The correct diagnosis of keratoconus progression depends on the reproducibility of topographic measurements. Menassa et al25 found that the variance in Kmax measurements in normal subjects, measured using the Orbscan II, was equal to that obtained by the Scheimpflug system of the Galilei topographer. Nuñez et al26 found that the Orbscan II had less variance in determining the point of maximal corneal elevation than the Pentacam. Kim and Joo27 studied keratoconus patients with the Orbscan every 6 months, assessing as nonprogressive the changes in average keratometry within +0.15 ± 0.15 D per 6-month period. Epstein et al28 found that the 95% confidence level of true change in maximal anterior corneal curvature, Kmax, based on single measurements at each session was 1.51 D using the Pentacam HR. Based on these topographer reproducibility findings, a conservative estimate of the 95% confidence level of keratoconus progression using the Orbscan II could be set at 1.51 D, that of the Pentacam HR, because the articles cited here tended to indicate that the Orbscan II is as reproducible as Scheimpflug topography. Hence, all 25 eyes in our study reached the 95% confidence level of true keratoconus progression before treatment and none reached 95% confidence of further progression at 2 years postoperatively. In fact, 20 of the 25 eyes in the study showed a decrease in Kmax at 2 years postoperatively as compared with the 1 week preoperative Kmax value.

The statistical power of our experimental model was challenged by a matched, paired Student t test. We took the data from the left eye of each patient who had 2 eyes cross-linked and the data from each patient who had only 1 eye cross-linked. The population was composed of 19 patients. The null hypothesis was that the proposed cross-linking treatment was ineffective, not determining a stop in Kmax increase. The post hoc power of our model to correctly reject the null hypothesis with 95% confidence, 19 independent variables and average decreases in measured Kmax of 0.8816 at 1 year and 1.1395 at 2 years, is 90.25% and 95.3%, respectively.

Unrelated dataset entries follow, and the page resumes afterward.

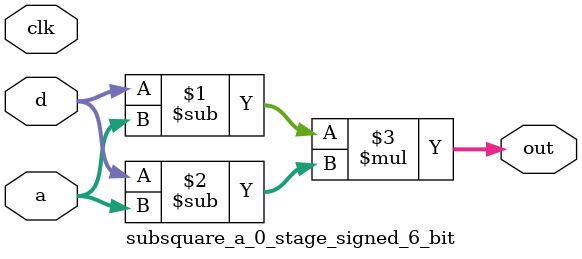
<source format=sv>
(* use_dsp = "yes" *) module subsquare_a_0_stage_signed_6_bit(
	input signed [5:0] a,
	input signed [5:0] d,
	output [5:0] out,
	input clk);

	assign out = (d - a) * (d - a);
endmodule

</source>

One shortcoming of the present clinical study is the lack of a placebo group. Nevertheless, other important cross-linking clinical studies in the published literature, such as those by Caporossi et al16 and Vinciguerra et al,17 have not included a placebo group.

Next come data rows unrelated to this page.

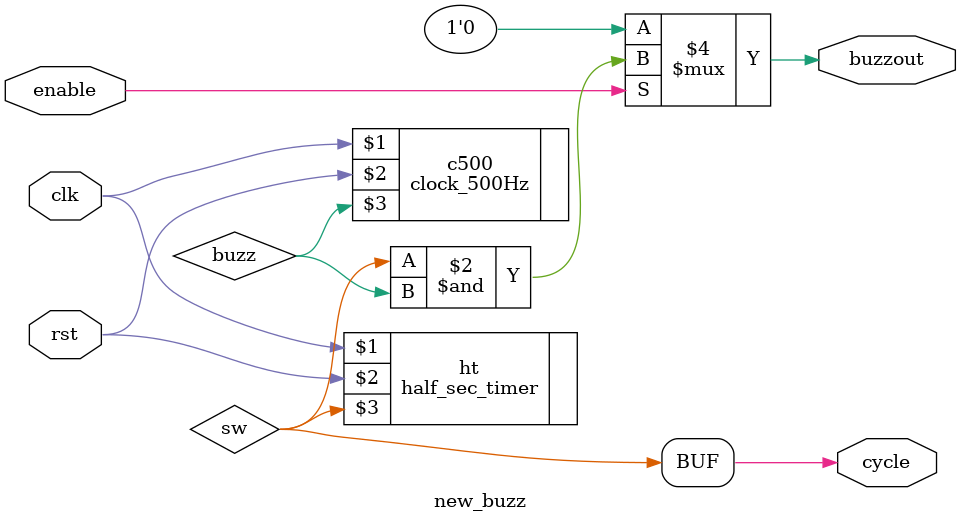
<source format=v>
`timescale 1ns / 1ps


module new_buzz(
input enable,
input rst,
input clk,
output reg buzzout,
output cycle
    );
    wire buzz;
    wire sw;
   assign cycle=sw; 
   clock_500Hz c500(clk,rst,buzz);
   half_sec_timer ht(clk,rst,sw);
   always@(*) 
   begin
       if(enable)
           buzzout = sw & buzz;
       else 
           buzzout = 0;
   end
endmodule

</source>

A prospective randomized, double masked, placebo-controlled clinical trial of cross-linking using riboflavin–vitamin E-TPGS under the US Food and Drug Administration monitoring is in progress. The Food and Drug Administration-monitored clinical trial is in 2 parts. The first study is to test the effectiveness of TE-CXL with riboflavin–vitamin E-TPGS with presoaking times and UV-A exposure times equal to those of the Dresden protocol. The second study is to test the effect of shortened UV-A exposure times and presoaking times as described in this article.

Footnotes

The work described here was entirely self-funded by I.R.O.S.

R. L. Epstein has received consultation fees from I.R.O.S. in the past, although not for the preparation of this article. C. Caruso and S. Troisi are owners of patent EP 2459 186B1 concerning the vitamin E-TPGS–enhanced riboflavin solution used in this work. The remaining authors have no conflicts of interest to disclose.